SEZAİ TEMELLİ (Muş) - Bu siyasi dava, aslında yargı üzerinde siyasetin baskısını da göstermektedir. Yargı bağımsız bir karar verecek durumda değil. Zaten öyle bir acze düşmüş bir tabloyu seyrediyoruz ki bir yargılama sürecinden bahsetmek de mümkün değil. Bu demokratik hakkın dünyanın her yerinde aslında bırakın bir yargı mevzusu olmasını, aslında çok çok önemli bir başarının, çok çok önemli bir mücadelenin nişanesidir. Bunu böyle görmek yerine bugün âdeta bu kumpasla karşı karşıyayız. Evet, maalesef bu davada birçok arkadaşımızın tutukluluk hâli devam ediyor. Ali Ürküt arkadaşımız kanser olmuş durumda, dört yıldır bu tutukluluk sürecinde ciddi anlamda büyük bir hastalığa yakalandı, tedavisi maalesef bu tutukluluk koşullarında devam etmiyor.
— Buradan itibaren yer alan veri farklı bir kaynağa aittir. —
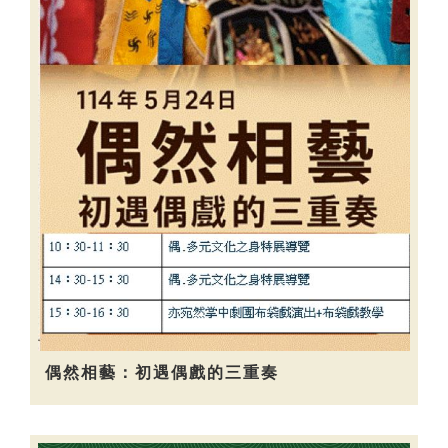
偶然相藝：初遇偶戲的三重奏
(Mikrofon otomatik cihaz tarafından kapatıldı)
BAŞKAN - Sayın Temelli, son kez uzatıyorum.
Buyurun.
SEZAİ TEMELLİ (Muş) - Son kez olmasın çünkü herkese ne kadar tanınıyorsa süre biz de o kadar istiyoruz. Söyleyeceğimiz sözleri buradan özellikle ifade etmek istiyoruz.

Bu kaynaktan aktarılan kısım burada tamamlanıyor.